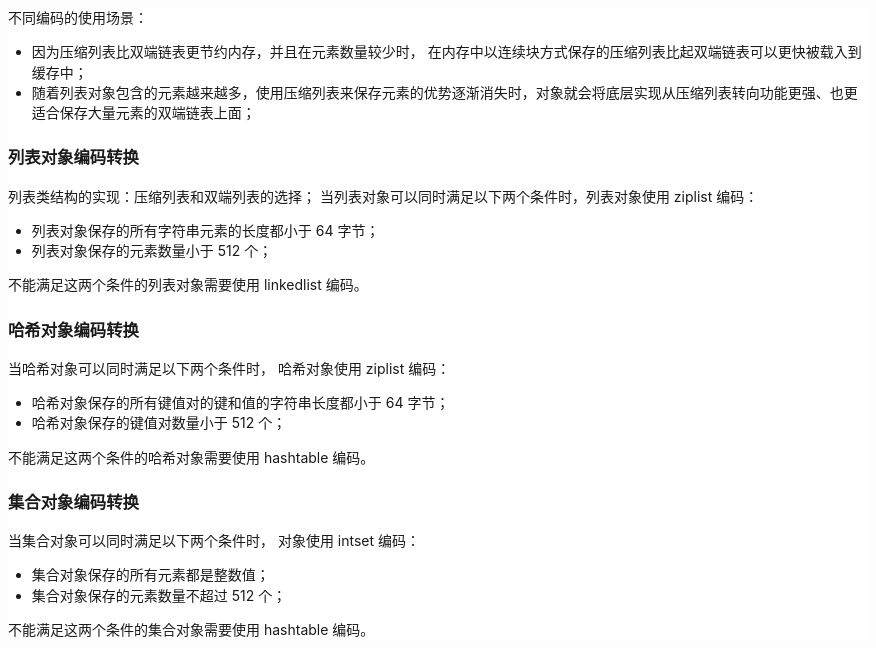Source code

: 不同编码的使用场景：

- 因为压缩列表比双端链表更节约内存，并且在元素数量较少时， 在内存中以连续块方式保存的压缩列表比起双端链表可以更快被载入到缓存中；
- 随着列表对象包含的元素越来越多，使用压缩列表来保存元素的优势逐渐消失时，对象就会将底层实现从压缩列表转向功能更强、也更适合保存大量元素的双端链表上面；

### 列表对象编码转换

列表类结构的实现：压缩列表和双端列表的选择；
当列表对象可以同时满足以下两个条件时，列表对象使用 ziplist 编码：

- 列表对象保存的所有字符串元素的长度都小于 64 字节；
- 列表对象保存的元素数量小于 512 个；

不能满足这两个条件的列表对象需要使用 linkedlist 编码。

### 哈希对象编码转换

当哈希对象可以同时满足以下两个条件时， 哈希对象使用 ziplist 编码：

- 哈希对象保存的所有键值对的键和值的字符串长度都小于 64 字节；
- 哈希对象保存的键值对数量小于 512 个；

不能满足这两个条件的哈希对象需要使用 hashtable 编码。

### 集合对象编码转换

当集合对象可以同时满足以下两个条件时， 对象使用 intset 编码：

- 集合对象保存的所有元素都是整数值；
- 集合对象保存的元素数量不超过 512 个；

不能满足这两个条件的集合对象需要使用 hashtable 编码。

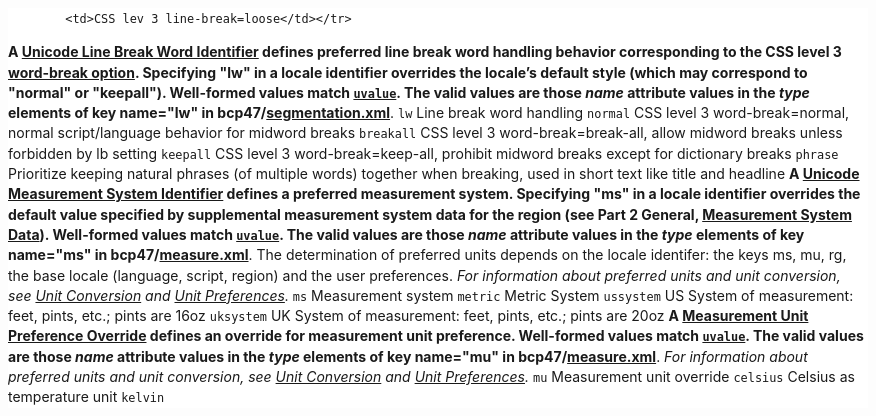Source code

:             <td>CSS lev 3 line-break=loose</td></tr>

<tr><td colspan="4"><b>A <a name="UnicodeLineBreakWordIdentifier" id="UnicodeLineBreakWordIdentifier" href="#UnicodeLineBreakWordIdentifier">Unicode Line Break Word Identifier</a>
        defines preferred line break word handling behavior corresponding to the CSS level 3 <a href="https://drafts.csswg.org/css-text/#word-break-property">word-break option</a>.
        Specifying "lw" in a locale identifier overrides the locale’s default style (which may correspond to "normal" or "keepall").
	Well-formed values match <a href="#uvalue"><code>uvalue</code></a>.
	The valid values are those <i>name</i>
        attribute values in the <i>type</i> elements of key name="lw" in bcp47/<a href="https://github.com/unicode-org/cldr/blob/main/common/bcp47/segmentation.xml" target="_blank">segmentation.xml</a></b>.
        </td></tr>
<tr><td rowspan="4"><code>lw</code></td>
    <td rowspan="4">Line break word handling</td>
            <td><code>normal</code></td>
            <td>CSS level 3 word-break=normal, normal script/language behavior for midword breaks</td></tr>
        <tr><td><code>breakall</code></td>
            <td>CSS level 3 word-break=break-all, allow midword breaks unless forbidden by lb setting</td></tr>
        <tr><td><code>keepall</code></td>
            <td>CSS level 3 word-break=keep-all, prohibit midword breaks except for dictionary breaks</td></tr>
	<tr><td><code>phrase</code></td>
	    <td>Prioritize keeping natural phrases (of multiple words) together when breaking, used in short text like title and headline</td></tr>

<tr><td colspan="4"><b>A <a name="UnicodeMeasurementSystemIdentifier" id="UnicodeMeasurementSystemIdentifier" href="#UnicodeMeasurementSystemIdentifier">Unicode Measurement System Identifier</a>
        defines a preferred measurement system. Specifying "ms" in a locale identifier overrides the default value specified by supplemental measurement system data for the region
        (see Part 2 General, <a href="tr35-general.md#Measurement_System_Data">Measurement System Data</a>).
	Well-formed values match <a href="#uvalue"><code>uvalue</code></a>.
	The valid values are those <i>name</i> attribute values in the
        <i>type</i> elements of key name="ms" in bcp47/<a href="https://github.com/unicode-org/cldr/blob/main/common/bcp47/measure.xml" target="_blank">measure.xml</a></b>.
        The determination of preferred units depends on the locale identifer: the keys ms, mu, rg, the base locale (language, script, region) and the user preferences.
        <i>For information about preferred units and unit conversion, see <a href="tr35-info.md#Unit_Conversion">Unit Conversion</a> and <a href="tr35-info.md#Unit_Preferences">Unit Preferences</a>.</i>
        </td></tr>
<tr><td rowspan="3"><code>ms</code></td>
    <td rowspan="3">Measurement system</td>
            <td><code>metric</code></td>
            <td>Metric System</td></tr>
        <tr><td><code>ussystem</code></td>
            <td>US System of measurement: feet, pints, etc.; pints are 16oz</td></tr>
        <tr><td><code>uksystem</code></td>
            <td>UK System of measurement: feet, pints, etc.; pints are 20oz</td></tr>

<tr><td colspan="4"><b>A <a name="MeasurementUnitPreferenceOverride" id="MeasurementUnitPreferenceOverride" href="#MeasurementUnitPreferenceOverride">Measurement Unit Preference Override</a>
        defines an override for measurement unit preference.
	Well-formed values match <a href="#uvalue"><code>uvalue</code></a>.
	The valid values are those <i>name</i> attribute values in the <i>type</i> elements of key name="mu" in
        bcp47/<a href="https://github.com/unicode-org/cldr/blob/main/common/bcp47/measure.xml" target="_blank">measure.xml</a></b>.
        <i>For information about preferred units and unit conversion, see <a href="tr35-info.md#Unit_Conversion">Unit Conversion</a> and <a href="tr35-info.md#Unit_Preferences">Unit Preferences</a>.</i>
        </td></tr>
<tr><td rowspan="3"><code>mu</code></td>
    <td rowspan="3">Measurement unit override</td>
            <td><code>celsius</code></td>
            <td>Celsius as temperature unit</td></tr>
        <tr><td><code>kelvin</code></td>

▶ _YOUR INSTRUCTIONS_: Report every line in the items that contains the string "github", copying each line in full.

▶ _ANSWER SPACE_:
        attribute values in the <i>type</i> elements of key name="lw" in bcp47/<a href="https://github.com/unicode-org/cldr/blob/main/common/bcp47/segmentation.xml" target="_blank">segmentation.xml</a></b>.
        <i>type</i> elements of key name="ms" in bcp47/<a href="https://github.com/unicode-org/cldr/blob/main/common/bcp47/measure.xml" target="_blank">measure.xml</a></b>.
        bcp47/<a href="https://github.com/unicode-org/cldr/blob/main/common/bcp47/measure.xml" target="_blank">measure.xml</a></b>.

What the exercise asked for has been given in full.